Lipopolysaccharides (LPSs) are complex glycolipids found in the outer membrane of Gram-negative bacteria. The lipid A-core component of the LPS molecule provides a versatile anchor to which a surface polymer:lipid A-core ligase enzyme can attach one or more structurally distinct surface polymers in a single bacterial strain. In some cases the same polymer can be found on the cell surface in both lipid A-core-linked and -unlinked forms. Analysis by SDS-PAGE of populations of LPS molecules extracted from bacterial cells indicates that there is extensive heterogeneity in their size distribution. Much of the heterogeneity results from complex modal distributions in the chain length of the polymers which are attached to lipid A-core. This is the result of preferential ligation of polymers with specific degrees of polymerization during the assembly of the LPS molecule. The surface architecture of the Gram-negative bacterial cell is therefore profoundly affected by the activities of the surface polymer:lipid A-core ligase and by molecular determinants of polymer chain length.
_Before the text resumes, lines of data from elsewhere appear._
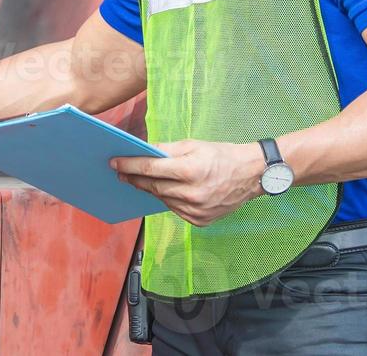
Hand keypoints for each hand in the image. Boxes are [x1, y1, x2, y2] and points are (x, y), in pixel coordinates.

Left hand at [110, 140, 266, 226]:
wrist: (251, 175)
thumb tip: (143, 150)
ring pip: (162, 199)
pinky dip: (168, 199)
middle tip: (121, 172)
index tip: (115, 163)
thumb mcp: (193, 145)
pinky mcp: (199, 221)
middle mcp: (191, 193)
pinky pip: (175, 209)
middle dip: (135, 178)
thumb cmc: (222, 155)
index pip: (150, 168)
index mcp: (190, 170)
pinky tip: (165, 191)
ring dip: (150, 189)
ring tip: (138, 180)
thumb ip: (166, 149)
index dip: (129, 165)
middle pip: (153, 186)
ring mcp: (196, 210)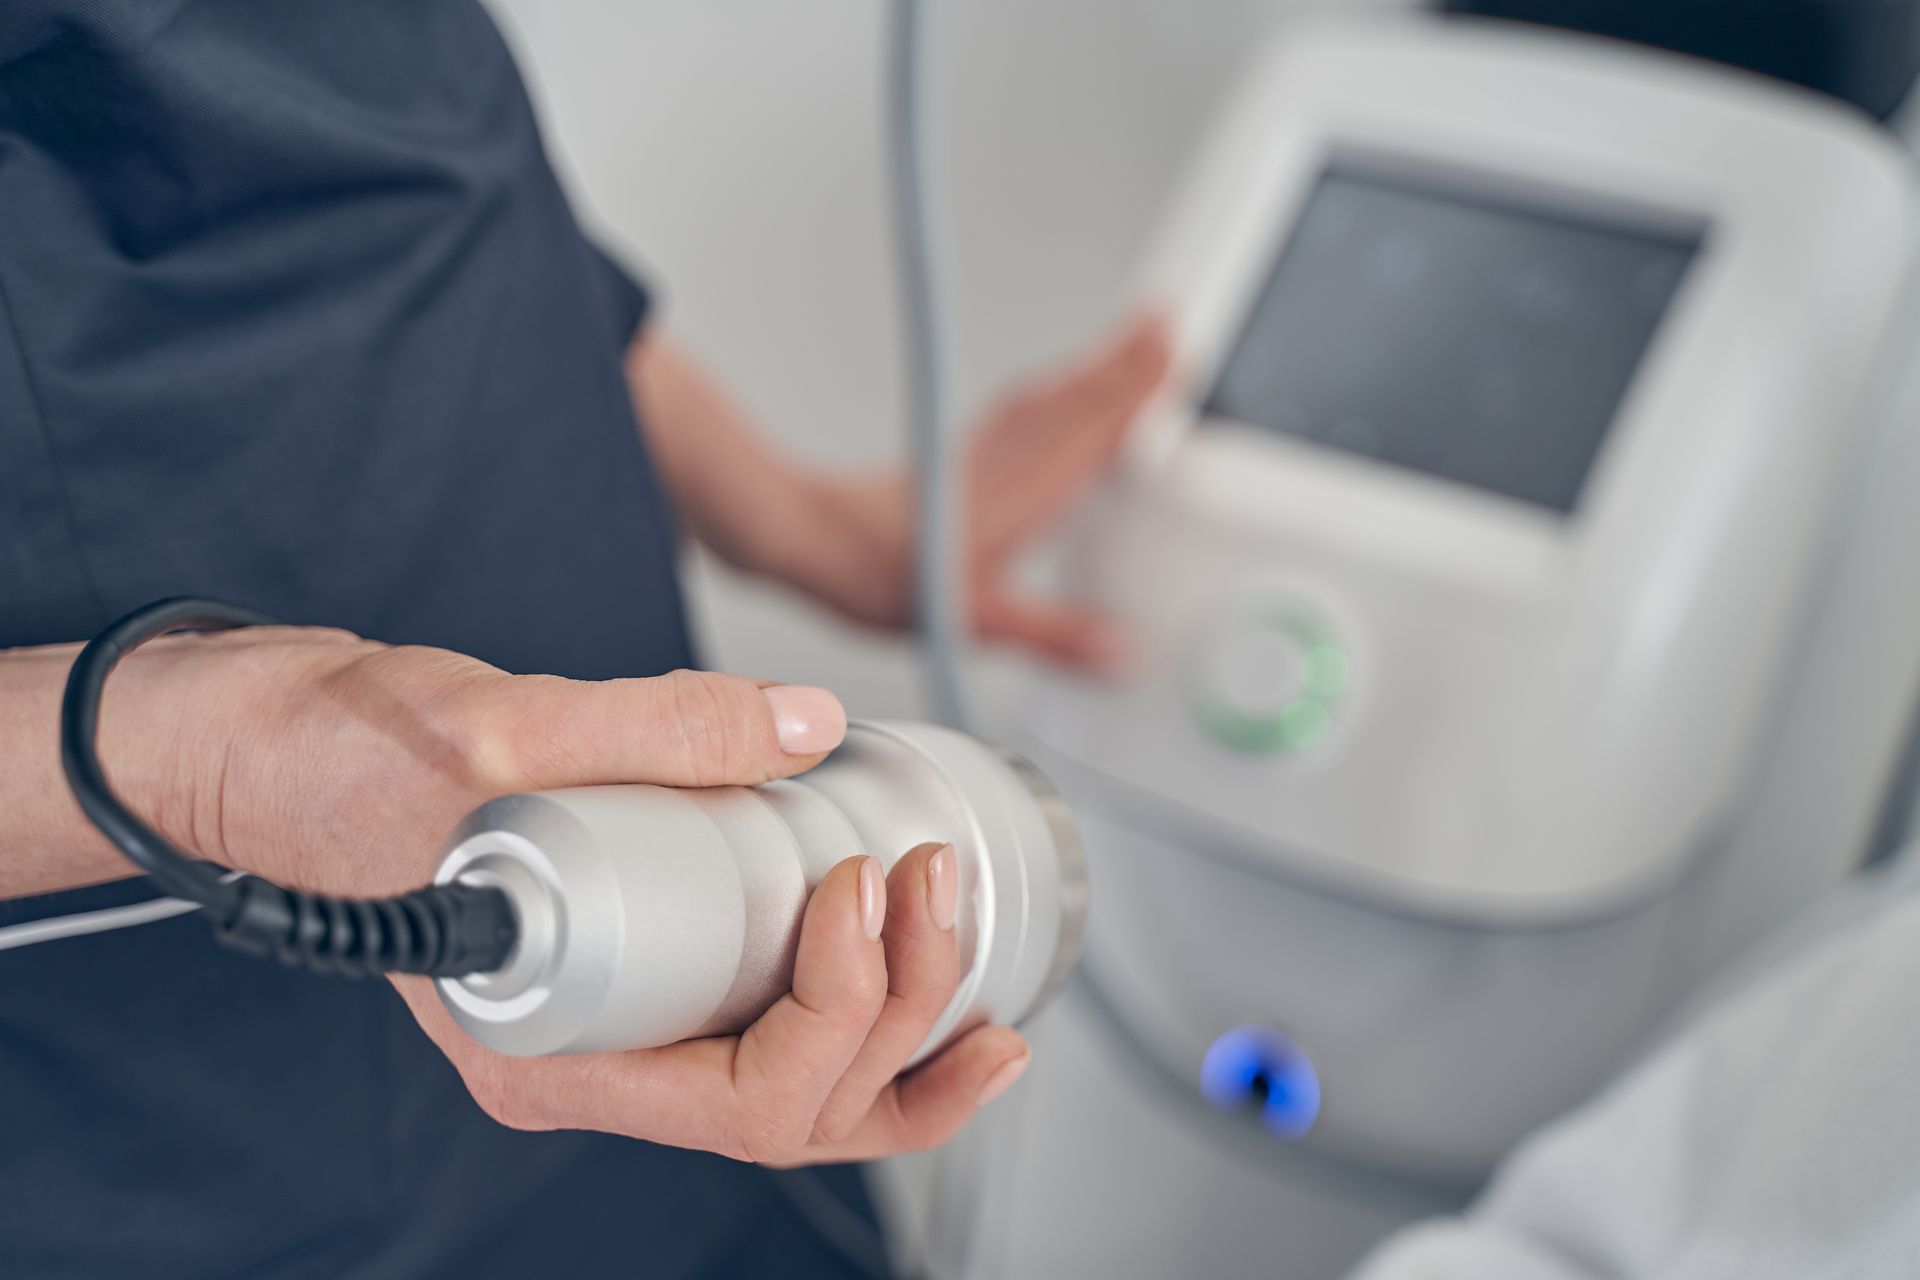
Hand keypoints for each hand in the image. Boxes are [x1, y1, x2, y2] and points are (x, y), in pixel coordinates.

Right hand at [42, 626, 1029, 1162]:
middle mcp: (595, 1059)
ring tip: (963, 917)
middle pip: (795, 1102)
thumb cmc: (339, 764)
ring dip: (909, 1014)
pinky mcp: (645, 966)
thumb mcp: (491, 730)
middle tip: (933, 881)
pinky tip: (936, 960)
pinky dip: (871, 1006)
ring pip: (801, 1081)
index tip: (860, 888)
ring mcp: (623, 1021)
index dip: (839, 1016)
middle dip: (901, 1008)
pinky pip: (775, 1025)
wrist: (273, 747)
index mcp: (547, 1048)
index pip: (738, 1105)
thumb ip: (653, 727)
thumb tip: (810, 724)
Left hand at [780, 312, 1174, 671]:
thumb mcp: (978, 621)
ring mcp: (979, 454)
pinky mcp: (957, 454)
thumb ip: (1056, 636)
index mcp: (1019, 496)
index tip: (1178, 362)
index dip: (1136, 396)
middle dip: (1126, 360)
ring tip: (1133, 337)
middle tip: (1167, 319)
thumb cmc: (879, 575)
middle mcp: (1002, 464)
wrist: (810, 541)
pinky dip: (1054, 389)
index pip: (1092, 432)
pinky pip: (1020, 408)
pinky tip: (1058, 390)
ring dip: (1093, 366)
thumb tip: (1122, 652)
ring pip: (1049, 398)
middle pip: (1076, 400)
Because of the involvement of cell-surface polymers in interactions between pathogenic bacteria and their hosts, these enzymatic activities also have an important impact on virulence. In this review, the organization of LPSs and related surface polymers will be described and the current understanding of the molecular mechanisms involved in surface diversity will be discussed. Emphasis is placed on the Enterobacteriaceae, but similarities to other bacteria suggest that aspects of the enterobacterial system will have broader significance.